No Budget Deal for Thursday

By Christine Stuart | June 27, 2017

HARTFORD, CT — (Updated 4:15 p.m.) Democrats in the legislature were unable to come up with a two-year budget deal to close a $5.1 billion budget deficit and House Speaker Joe Aresimowicz said he’s not interested in approving a temporary budget solution.

However, he’s not interested in signing onto Gov. Dannel P. Malloy’s so-called mini-budget solution that would help fund government services for about 90 days until legislative leaders can reach a two-year budget deal.

Senate President Martin Looney, D-New Haven, and Malloy tried to unsuccessfully convince Aresimowicz this temporary measure was much better than yielding to the governor’s executive authority to fund the minimum.

“I think putting forward a plan that allows the state to continue with a budget in place is preferable to not doing it,” Malloy said of the mini-budget his staff crafted over the weekend.

But Aresimowicz isn’t interested.

“I will not do an e-cert to do a mini-budget, to kick the can down the road,” Aresimowicz said outside the House chambers Tuesday. “And not take action on an overall state budget.”

Looney said “no one wants the governor to run the state by executive order.” He said he hopes Aresimowicz will reconsider his position.

Aresimowicz said he would if the parties were able to show they’d made substantial process on writing a two-year state budget proposal that could pass both chambers.

“I’m not going to artificially move the goal line,” Aresimowicz said.

At the same time, Aresimowicz said he would have trouble getting enough members to the state Capitol Thursday to vote on a mini-budget.

Malloy said doing nothing will make things worse.


Malloy presented the executive order he would use to operate the state Monday. The spending cuts are dramatic.

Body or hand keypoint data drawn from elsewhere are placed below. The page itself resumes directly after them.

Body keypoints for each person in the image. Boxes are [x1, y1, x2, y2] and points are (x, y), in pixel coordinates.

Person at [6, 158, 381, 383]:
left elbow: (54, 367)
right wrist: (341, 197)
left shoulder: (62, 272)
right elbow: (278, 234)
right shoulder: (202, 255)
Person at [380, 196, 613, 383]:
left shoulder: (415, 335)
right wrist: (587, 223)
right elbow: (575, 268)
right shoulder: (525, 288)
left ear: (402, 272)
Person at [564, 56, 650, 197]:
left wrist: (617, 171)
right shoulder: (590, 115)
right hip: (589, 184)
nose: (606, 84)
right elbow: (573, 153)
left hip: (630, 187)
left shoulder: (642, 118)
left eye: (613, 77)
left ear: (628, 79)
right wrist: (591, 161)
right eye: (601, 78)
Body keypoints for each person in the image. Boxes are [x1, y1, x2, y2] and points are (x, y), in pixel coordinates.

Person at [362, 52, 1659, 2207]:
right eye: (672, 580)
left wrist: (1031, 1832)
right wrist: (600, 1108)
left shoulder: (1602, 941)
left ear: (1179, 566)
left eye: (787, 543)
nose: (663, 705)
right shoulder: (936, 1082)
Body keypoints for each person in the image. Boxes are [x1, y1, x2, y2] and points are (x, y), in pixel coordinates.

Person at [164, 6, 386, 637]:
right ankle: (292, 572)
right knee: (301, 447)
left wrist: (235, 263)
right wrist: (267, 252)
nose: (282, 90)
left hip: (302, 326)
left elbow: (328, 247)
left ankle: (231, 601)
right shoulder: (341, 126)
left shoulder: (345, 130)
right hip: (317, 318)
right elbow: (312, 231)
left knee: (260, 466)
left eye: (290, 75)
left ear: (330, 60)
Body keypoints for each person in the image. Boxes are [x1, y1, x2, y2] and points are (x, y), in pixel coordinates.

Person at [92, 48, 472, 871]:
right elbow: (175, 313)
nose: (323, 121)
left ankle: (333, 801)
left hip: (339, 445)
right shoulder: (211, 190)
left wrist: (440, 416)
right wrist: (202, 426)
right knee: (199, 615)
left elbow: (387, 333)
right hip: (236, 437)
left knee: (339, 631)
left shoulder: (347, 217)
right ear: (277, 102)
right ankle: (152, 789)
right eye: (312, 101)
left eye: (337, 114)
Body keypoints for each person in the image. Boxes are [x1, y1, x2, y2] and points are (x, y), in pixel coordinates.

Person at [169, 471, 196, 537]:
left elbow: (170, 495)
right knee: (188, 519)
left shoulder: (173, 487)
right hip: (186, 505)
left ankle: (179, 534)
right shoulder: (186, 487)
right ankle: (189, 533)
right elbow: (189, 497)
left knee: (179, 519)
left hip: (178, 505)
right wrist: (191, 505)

“We understand that the state’s budget situation is difficult. But there are solutions — such as moving expensive state-provided human services to the community nonprofit sector—that save hundreds of millions of dollars and protect services for our most vulnerable citizens,” Gian-Carl Casa, president and CEO of the Community Nonprofit Alliance, said. “Yes, there are tough choices and change is hard. But the alternative is utter devastation of human services in Connecticut and it is hard to believe that would be acceptable to anyone.”